● **YOUR TASK**
Below is a listing to repeat exactly, with its pictures left out.

===== DATA

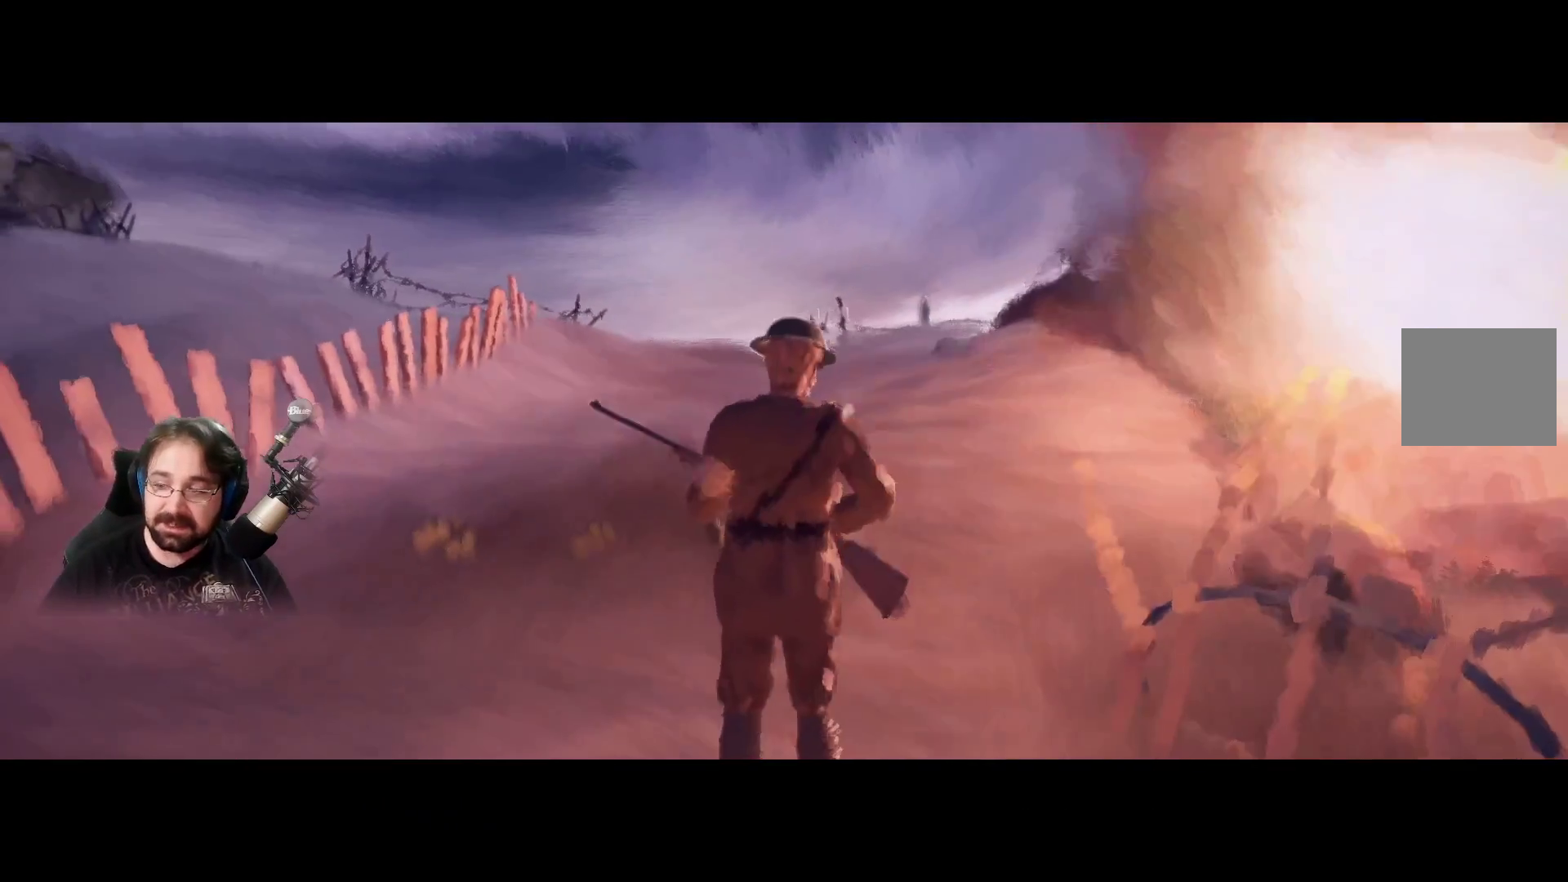
{"buttons": ["R2"], "left_stick": "up", "right_stick": "center", "events": []}
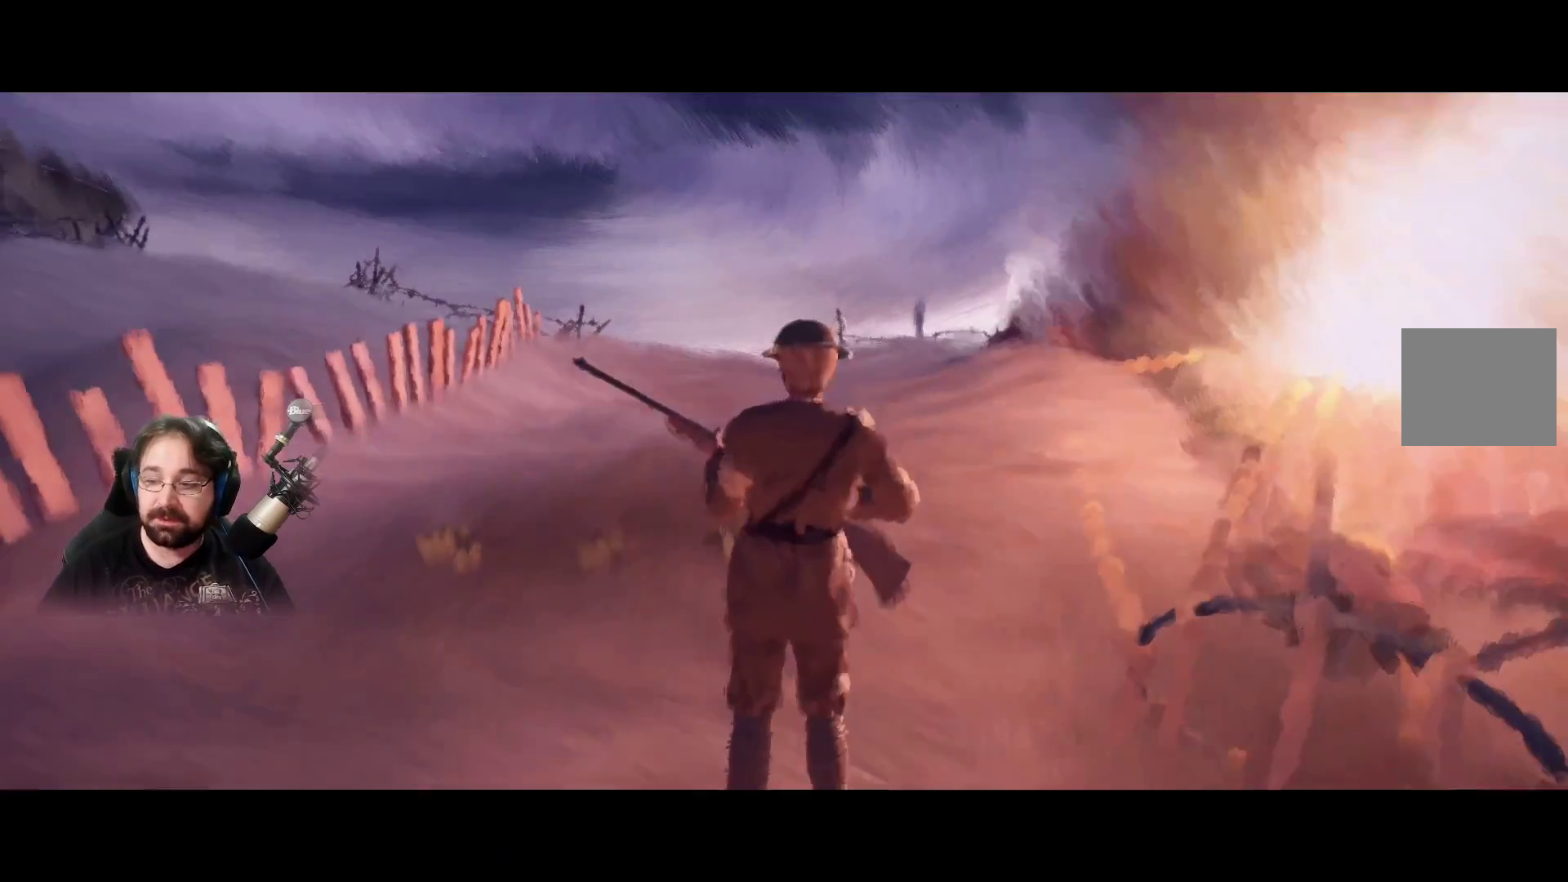
{"buttons": ["R2"], "left_stick": "up", "right_stick": "center", "events": []}
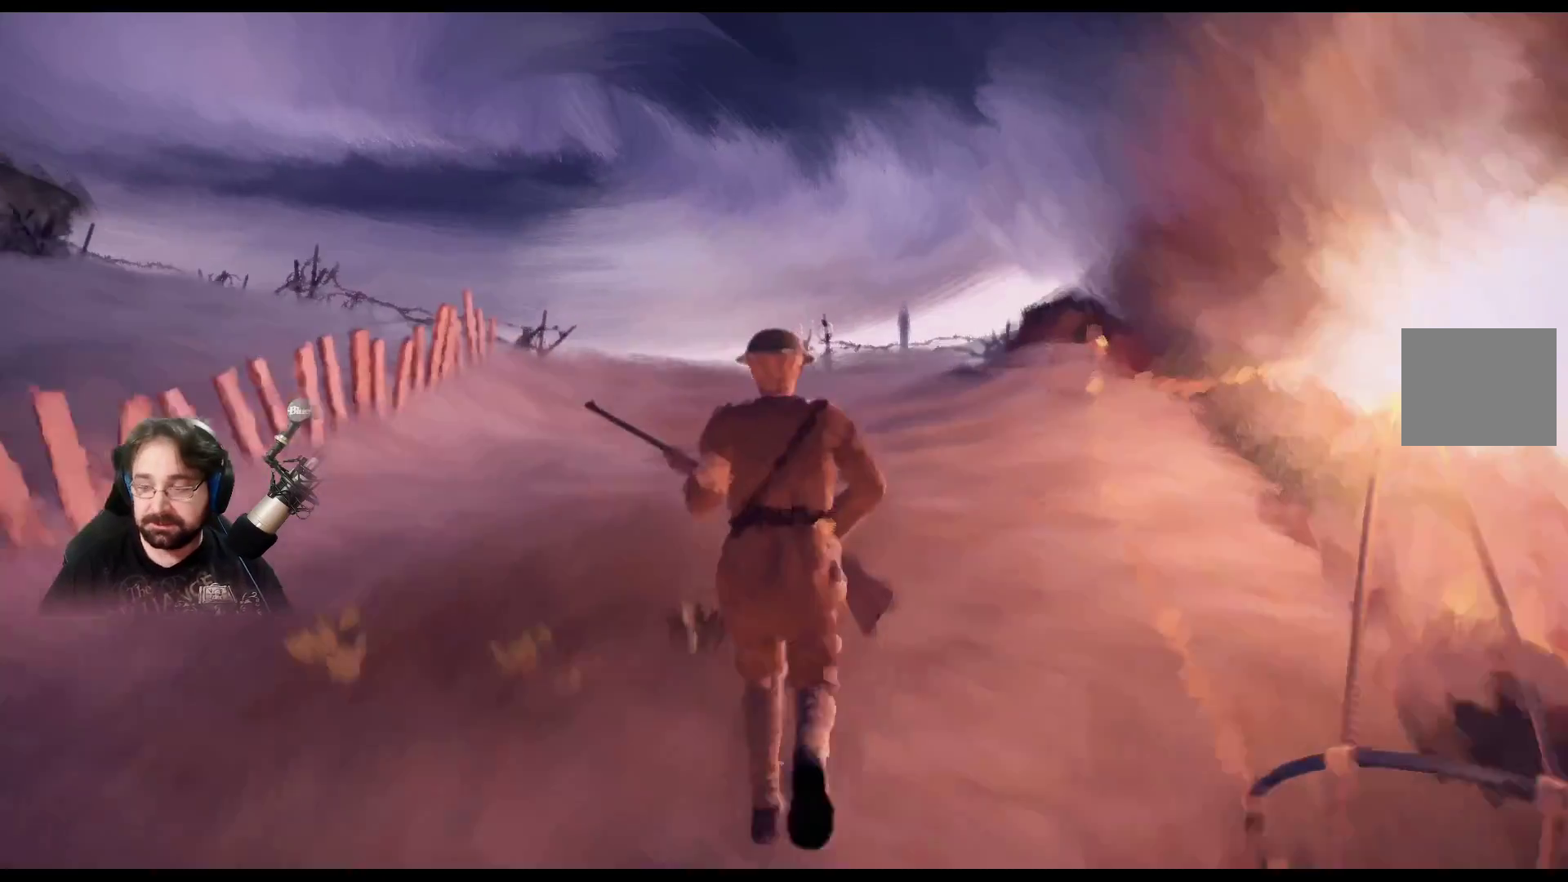
{"buttons": ["R2"], "left_stick": "up", "right_stick": "center", "events": []}
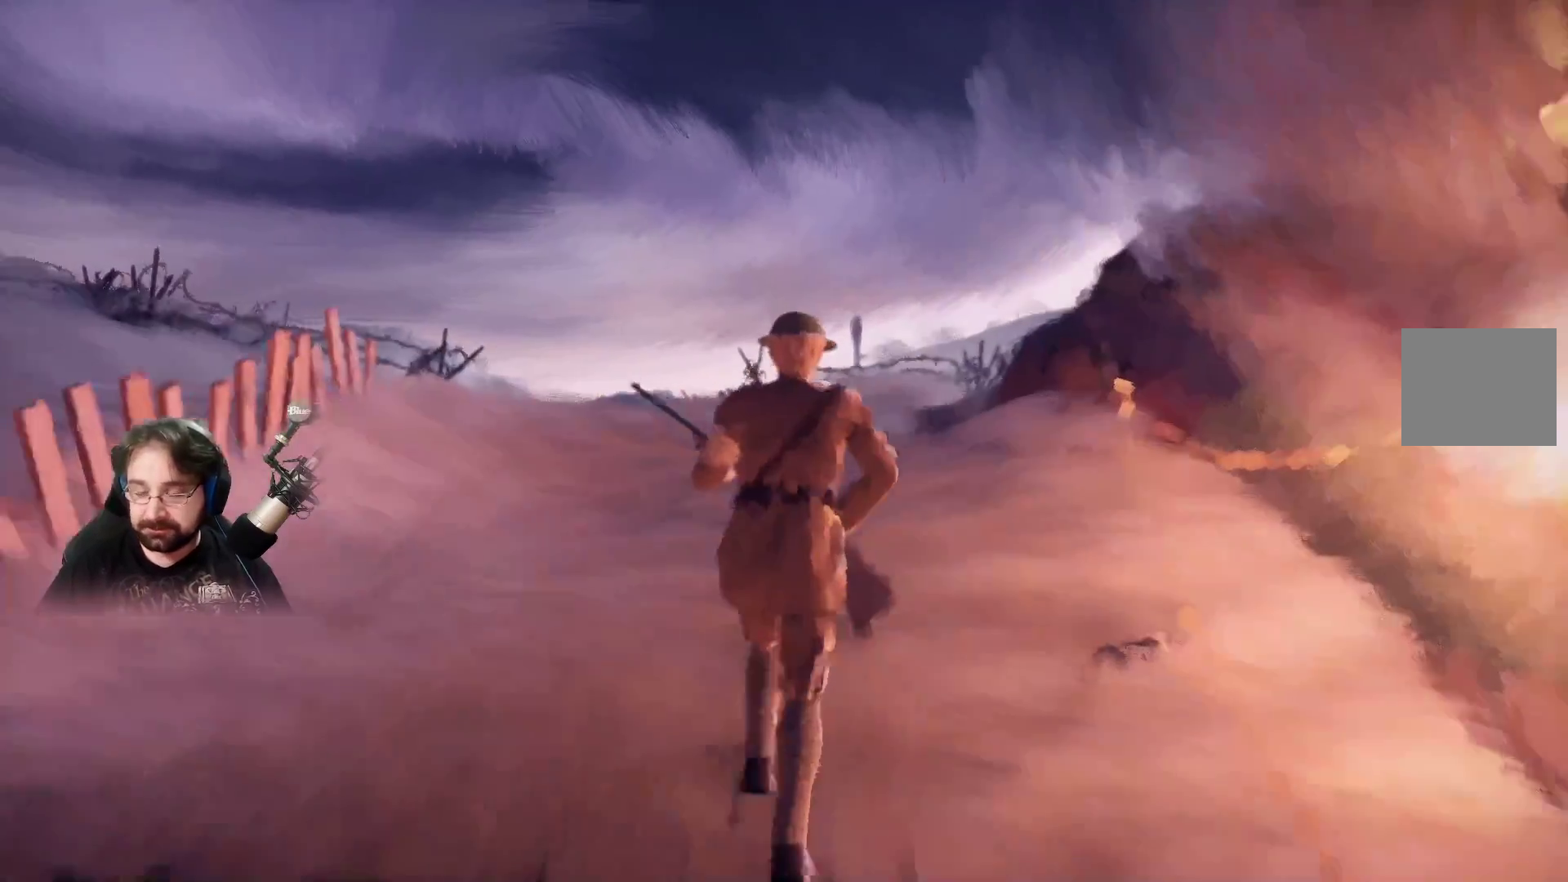
{"buttons": ["R2"], "left_stick": "up", "right_stick": "center", "events": []}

==========

● **SOLUTION TO THIS TASK**
{"buttons": ["R2"], "left_stick": "up", "right_stick": "center", "events": []}
{"buttons": ["R2"], "left_stick": "up", "right_stick": "center", "events": []}
{"buttons": ["R2"], "left_stick": "up", "right_stick": "center", "events": []}
{"buttons": ["R2"], "left_stick": "up", "right_stick": "center", "events": []}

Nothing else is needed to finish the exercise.